The Bank of Canada's surprise move to cut interest rates reflects a tricky balancing act: Protect the economy from the oil slump, without fuelling household debt that's already near record levels.
In dropping the overnight lending rate to 0.75 per cent from 1 per cent, its first rate cut since September, 2010, the bank shocked markets by putting long-standing worries over rising levels of household debt behind a bigger concern: what plummeting oil prices will mean for the country's economy.
Only last month, Canada's central bank renewed its warnings about rising levels of household debt, which hovers near an all-time high of 163 per cent of disposable income, and said it believed home prices were as much as 30 per cent overvalued. Yet, in lowering rates, the bank made it clear it sees the effects of lower oil prices spreading far beyond the borders of Alberta, with job losses and cuts to income potentially cascading throughout the economy and leaving indebted households even more vulnerable.
"This decline in oil prices has been a shock to Canadian incomes, which from a debt-to-disposable income point of view is not good news," senior deputy governor Carolyn Wilkins told a press conference. "Certainly the interest rate movement we made today is designed to offset part of that."
In its monetary policy report, the bank predicted that without an interest rate a cut, the household debt ratio could have risen by as much as four percentage points as plunging energy profits harm investor portfolios and the job market.
Canadians who headed west in search of employment are returning east, making job markets more competitive in other provinces and contributing to a rise in unemployment and a drop in incomes.
"The record-high evolution of [debt to income] is something which matters a lot to us because it makes the economy vulnerable to a shock," Bank of Canada Governor Stephen Poloz said, adding the bank sees plunging oil prices as "exactly the kind of trigger we imagine."
Yet by slashing interest rates after years of warning about the risks that rising house prices and skyrocketing consumer debt levels pose to the economy, the bank also runs the risk that consumers will start turning a deaf ear to its long-standing pleas for Canadians to curb their appetite for cheap credit and may even fuel the flames of the country's overheated housing market.
"At the end of the day, if you're a consumer or a homeowner and you see what essentially now amounts to zero or slightly negative real interest rates, you're going to go out and borrow, probably no matter how much the bank is telling you not to," said Bank of Montreal senior economist Robert Kavcic.
A rate cut will be "unambiguously good" for the Canadian housing market, particularly outside Alberta, said Toronto-Dominion Bank economist Diana Petramala. Consumers seemed to echo that sentiment yesterday, with real estate brokerage Zoocasa reporting that traffic to its online listings website jumped 20 per cent after the bank's announcement.

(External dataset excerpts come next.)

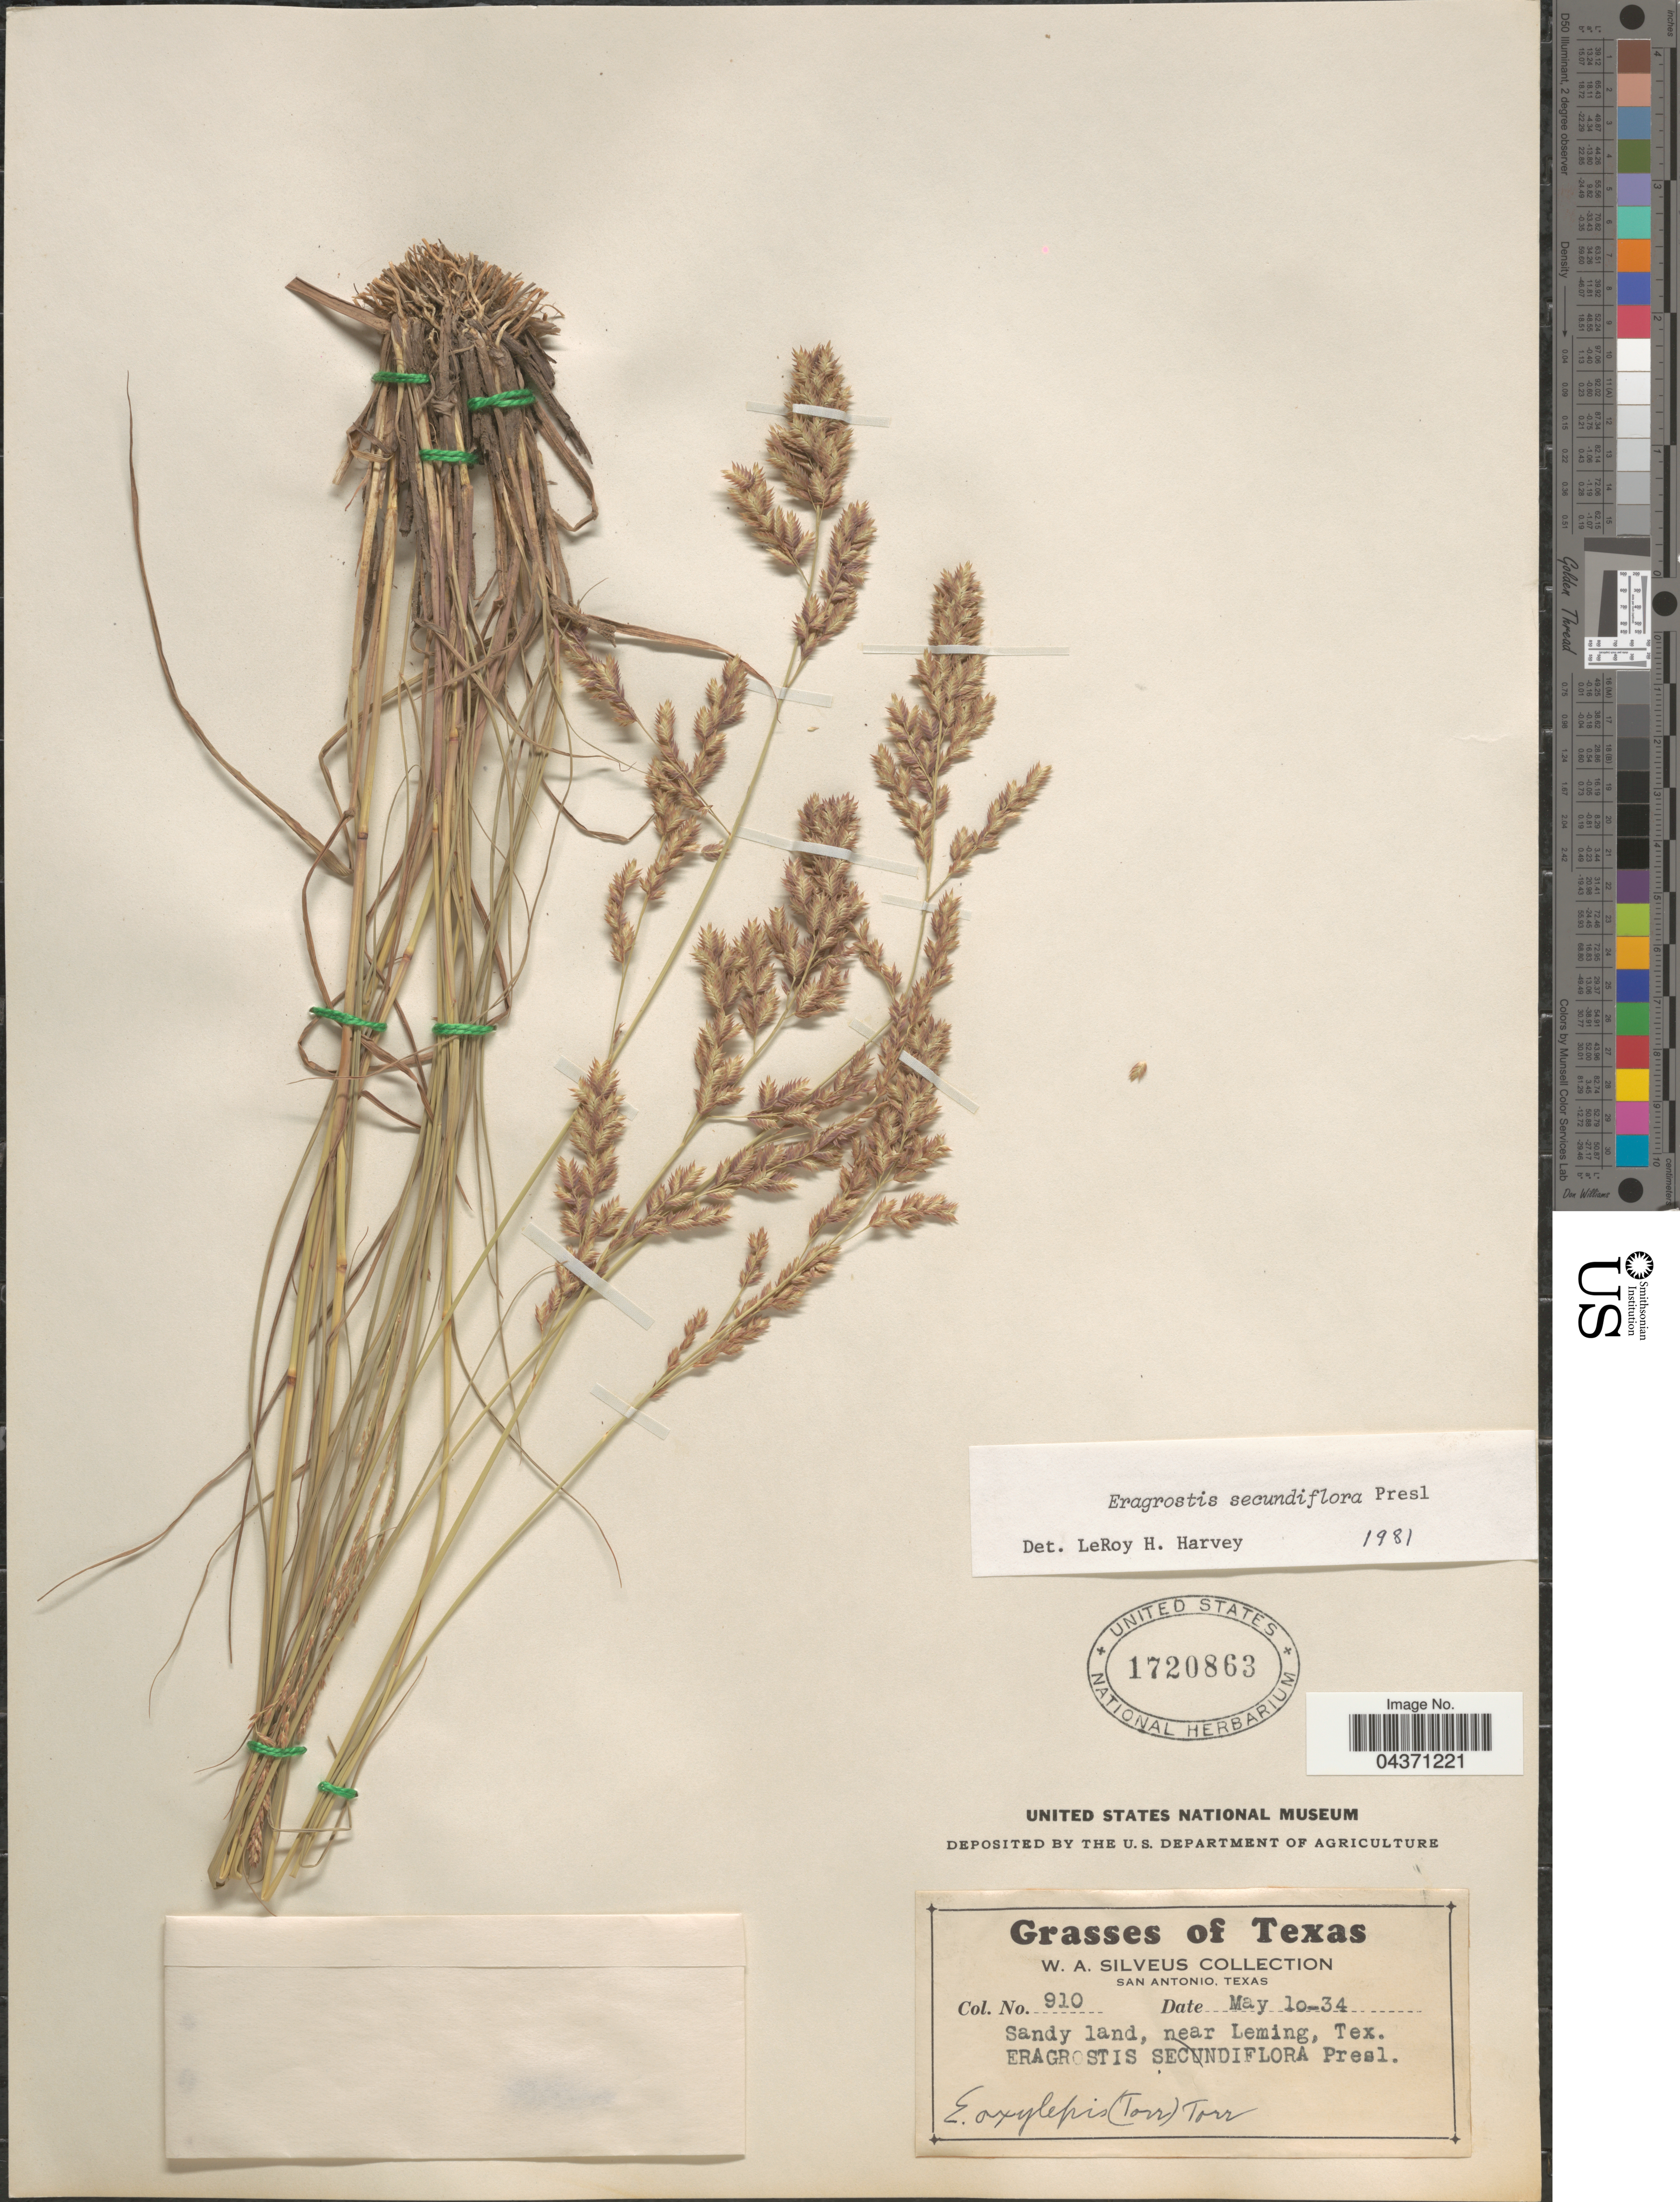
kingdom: Plantae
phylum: Tracheophyta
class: Liliopsida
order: Poales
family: Poaceae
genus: Eragrostis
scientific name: Eragrostis secundiflora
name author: J. Presl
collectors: W. Silveus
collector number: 910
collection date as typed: Transcribed d/m/y: 10/5/34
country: United States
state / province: Texas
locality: Sandy land, near Leming.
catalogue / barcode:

A cut to the central bank's overnight lending rate will make it cheaper for the roughly 30 per cent of home buyers with short-term or variable-rate mortgages, said Bank of Nova Scotia economist Derek Holt.
Ms. Petramala expects mortgage rates to follow, with banks possibly reviving teaser rates below 3 per cent and said yesterday's rate cut has raised the likelihood the central bank could cut rates even further down the road. Five-year Government of Canada bond yields touched 0.8 per cent yesterday, down from 1.4 per cent at the start of the month.
While that will give a boost to already strong housing markets outside of Alberta, particularly in cities like Vancouver and Toronto, it also risks encouraging young home buyers to take on more mortgage debt than they can afford. "It's important for [buyers] to not forget that this is not a normal interest rate environment," she said.
An interest rate cut will only mean good news for Vancouver's housing market, said Hareesh Sara, president of Intergulf Development Group, which has several housing and condo developments under way in both British Columbia and Alberta. While his company is being cautious about whether to proceed with planned developments around Calgary and Edmonton, it is plowing ahead with projects in B.C.'s Lower Mainland, where sales had already been strong even before the surprise rate cut.
"I think this is going to be a huge boost because money is even that much cheaper," he said. "It will certainly help prices. People might be jumping in now because nobody expected this rate cut." The lower Canadian dollar will also likely make B.C. housing market more appealing to foreign investors, he added.
Several analysts, however, warned that while the rate cut may give a short-term boost to home buyers, it also heightens the risk of a more severe housing correction when interest rates eventually rise.
"If housing prices rise too much in the short-term, eventually they might need to correct more," said Royal Bank of Canada senior economist Robert Hoult. "If lower interest rates in the near-term cause home prices to increase more, I think it does raise some risk for down the road."